Job item. Turn these lines into a JSON list of strings, one string per line, with blank lines omitted. Begin at the line that has "The commandline configuration" and stop after the line that has "# Extra info".

-----

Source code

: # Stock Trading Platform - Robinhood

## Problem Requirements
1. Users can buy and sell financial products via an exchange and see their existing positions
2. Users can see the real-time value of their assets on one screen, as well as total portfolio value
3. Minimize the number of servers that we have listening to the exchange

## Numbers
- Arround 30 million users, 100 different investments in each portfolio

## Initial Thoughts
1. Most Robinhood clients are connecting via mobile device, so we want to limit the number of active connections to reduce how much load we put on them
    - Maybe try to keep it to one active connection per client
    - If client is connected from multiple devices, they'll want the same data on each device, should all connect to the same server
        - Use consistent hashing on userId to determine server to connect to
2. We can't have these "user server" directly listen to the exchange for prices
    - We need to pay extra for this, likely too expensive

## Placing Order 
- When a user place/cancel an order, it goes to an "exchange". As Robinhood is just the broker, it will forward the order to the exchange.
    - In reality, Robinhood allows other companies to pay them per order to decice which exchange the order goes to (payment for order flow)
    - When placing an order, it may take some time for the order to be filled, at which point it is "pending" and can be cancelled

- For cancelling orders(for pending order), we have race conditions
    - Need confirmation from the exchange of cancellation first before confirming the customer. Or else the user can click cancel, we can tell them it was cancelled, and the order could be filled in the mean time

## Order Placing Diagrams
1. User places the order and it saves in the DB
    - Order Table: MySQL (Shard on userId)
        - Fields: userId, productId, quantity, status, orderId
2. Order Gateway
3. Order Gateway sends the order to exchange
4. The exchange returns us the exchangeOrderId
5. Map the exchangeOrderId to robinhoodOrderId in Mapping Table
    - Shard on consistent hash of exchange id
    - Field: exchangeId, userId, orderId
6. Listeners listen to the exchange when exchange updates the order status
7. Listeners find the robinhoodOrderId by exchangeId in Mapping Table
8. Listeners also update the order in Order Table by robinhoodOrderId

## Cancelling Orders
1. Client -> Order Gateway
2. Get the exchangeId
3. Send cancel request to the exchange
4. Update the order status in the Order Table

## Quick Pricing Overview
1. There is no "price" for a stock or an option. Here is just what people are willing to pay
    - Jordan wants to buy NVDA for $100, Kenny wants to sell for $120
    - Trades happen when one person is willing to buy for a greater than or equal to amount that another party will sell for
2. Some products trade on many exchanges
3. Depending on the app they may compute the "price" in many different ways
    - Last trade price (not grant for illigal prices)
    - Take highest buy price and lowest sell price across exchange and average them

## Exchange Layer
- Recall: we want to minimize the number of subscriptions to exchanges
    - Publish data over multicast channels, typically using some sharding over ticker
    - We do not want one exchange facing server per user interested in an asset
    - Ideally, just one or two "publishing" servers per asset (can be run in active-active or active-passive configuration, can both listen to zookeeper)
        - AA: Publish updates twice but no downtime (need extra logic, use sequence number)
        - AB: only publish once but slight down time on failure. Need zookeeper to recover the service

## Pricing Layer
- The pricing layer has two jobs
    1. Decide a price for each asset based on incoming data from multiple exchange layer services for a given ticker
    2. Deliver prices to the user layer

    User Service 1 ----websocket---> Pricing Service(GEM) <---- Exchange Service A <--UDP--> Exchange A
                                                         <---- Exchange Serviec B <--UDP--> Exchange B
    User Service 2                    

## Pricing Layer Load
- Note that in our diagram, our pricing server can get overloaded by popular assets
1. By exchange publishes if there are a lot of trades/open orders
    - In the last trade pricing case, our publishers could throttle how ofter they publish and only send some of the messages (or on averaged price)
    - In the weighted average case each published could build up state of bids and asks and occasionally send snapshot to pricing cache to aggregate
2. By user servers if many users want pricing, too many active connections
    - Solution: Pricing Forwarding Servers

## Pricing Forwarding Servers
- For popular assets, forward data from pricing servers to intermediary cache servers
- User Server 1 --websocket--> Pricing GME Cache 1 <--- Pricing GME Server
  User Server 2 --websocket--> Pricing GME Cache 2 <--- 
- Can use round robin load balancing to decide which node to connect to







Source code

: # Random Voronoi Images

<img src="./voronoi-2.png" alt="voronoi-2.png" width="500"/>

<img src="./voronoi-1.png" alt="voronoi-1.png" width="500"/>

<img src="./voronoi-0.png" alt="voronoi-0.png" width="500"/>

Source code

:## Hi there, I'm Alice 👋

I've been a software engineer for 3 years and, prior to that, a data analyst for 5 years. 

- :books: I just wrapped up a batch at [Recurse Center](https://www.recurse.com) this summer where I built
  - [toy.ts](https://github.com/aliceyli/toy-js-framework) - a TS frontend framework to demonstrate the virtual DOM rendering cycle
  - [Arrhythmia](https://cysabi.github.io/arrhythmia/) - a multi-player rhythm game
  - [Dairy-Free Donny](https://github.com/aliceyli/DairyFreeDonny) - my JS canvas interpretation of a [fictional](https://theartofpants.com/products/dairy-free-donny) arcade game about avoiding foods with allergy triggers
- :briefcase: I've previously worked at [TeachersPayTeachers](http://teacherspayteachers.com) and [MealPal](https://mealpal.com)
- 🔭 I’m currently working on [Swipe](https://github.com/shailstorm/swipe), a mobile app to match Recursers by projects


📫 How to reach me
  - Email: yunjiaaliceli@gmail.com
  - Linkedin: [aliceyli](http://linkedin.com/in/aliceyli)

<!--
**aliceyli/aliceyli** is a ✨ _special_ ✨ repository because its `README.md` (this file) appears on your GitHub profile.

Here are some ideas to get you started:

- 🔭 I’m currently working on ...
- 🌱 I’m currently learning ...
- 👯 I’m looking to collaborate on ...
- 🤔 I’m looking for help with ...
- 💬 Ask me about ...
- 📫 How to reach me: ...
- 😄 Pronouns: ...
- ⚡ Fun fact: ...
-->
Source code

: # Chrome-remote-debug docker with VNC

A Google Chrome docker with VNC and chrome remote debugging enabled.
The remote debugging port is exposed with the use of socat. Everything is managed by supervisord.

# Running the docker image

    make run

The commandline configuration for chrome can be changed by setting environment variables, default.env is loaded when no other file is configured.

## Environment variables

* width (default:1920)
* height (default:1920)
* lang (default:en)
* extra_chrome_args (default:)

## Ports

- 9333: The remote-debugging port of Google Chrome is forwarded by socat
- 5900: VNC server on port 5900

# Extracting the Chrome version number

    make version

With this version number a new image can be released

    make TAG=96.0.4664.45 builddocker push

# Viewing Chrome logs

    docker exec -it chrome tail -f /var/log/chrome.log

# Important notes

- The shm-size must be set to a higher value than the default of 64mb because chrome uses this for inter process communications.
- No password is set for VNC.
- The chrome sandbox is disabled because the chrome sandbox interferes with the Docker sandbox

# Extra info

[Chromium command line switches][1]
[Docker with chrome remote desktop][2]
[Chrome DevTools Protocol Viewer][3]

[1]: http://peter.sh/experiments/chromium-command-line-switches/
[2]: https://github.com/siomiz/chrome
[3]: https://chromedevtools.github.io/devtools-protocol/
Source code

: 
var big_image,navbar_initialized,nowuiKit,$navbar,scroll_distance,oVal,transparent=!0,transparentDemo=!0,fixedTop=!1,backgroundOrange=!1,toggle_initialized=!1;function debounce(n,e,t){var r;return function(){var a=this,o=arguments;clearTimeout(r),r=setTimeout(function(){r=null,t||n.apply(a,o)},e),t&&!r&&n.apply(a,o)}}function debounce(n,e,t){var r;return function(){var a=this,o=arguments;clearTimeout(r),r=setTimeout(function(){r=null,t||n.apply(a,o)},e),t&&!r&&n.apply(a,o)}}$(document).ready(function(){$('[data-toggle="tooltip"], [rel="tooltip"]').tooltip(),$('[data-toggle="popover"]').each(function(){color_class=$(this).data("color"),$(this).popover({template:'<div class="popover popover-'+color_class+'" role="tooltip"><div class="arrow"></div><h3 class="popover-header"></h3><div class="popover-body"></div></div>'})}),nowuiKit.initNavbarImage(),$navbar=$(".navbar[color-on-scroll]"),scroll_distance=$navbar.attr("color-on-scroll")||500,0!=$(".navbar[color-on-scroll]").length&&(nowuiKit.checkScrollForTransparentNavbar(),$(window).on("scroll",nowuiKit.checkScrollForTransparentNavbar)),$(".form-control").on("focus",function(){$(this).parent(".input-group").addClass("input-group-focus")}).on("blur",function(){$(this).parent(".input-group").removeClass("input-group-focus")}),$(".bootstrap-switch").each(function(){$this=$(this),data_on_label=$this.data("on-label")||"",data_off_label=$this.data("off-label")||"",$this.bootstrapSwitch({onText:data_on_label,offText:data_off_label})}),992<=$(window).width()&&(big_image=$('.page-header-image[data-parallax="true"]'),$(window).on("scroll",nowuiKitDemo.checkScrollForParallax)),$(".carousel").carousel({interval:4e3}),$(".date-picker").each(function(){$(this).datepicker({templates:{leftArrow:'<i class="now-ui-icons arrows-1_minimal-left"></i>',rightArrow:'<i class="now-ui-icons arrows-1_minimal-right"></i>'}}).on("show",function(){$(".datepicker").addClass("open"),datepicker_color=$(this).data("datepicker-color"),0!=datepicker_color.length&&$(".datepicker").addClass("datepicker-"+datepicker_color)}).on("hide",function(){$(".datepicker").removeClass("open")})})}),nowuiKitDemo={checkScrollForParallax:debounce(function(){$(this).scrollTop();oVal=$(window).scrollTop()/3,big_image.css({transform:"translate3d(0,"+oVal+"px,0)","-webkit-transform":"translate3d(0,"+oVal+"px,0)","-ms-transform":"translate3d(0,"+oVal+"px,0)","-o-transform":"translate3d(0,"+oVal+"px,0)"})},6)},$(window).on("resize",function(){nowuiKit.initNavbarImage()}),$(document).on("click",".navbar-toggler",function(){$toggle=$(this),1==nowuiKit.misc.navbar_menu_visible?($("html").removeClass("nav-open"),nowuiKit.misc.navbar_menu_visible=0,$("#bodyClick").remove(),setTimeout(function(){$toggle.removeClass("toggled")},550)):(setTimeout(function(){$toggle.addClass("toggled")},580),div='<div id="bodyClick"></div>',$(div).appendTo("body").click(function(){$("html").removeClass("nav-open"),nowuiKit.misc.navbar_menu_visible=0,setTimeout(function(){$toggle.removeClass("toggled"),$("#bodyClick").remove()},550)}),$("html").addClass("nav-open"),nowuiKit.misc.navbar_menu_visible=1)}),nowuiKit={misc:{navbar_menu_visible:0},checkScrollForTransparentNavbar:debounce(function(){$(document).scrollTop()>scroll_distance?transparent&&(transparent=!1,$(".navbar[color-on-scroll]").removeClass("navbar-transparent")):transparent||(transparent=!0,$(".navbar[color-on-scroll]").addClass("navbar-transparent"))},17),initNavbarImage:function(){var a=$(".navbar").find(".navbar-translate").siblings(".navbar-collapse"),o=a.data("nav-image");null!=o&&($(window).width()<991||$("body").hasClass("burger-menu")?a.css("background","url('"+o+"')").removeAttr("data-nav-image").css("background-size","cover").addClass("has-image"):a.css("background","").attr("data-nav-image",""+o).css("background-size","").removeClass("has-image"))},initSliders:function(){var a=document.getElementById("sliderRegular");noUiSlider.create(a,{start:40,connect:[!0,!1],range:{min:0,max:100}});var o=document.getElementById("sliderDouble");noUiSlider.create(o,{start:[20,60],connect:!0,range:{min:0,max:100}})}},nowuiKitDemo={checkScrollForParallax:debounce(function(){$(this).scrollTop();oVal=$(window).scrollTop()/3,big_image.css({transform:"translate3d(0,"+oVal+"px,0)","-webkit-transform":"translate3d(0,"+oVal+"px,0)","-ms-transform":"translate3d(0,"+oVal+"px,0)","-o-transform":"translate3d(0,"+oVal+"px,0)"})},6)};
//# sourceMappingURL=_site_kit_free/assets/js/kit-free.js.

-----

Reply.
[
  "The commandline configuration for chrome can be changed by setting environment variables, default.env is loaded when no other file is configured.",
  "## Environment variables",
  "* width (default:1920)",
  "* height (default:1920)",
  "* lang (default:en)",
  "* extra_chrome_args (default:)",
  "## Ports",
  "- 9333: The remote-debugging port of Google Chrome is forwarded by socat",
  "- 5900: VNC server on port 5900",
  "# Extracting the Chrome version number",
  "    make version",
  "With this version number a new image can be released",
  "    make TAG=96.0.4664.45 builddocker push",
  "# Viewing Chrome logs",
  "    docker exec -it chrome tail -f /var/log/chrome.log",
  "# Important notes",
  "- The shm-size must be set to a higher value than the default of 64mb because chrome uses this for inter process communications.",
  "- No password is set for VNC.",
  "- The chrome sandbox is disabled because the chrome sandbox interferes with the Docker sandbox",
  "# Extra info"
]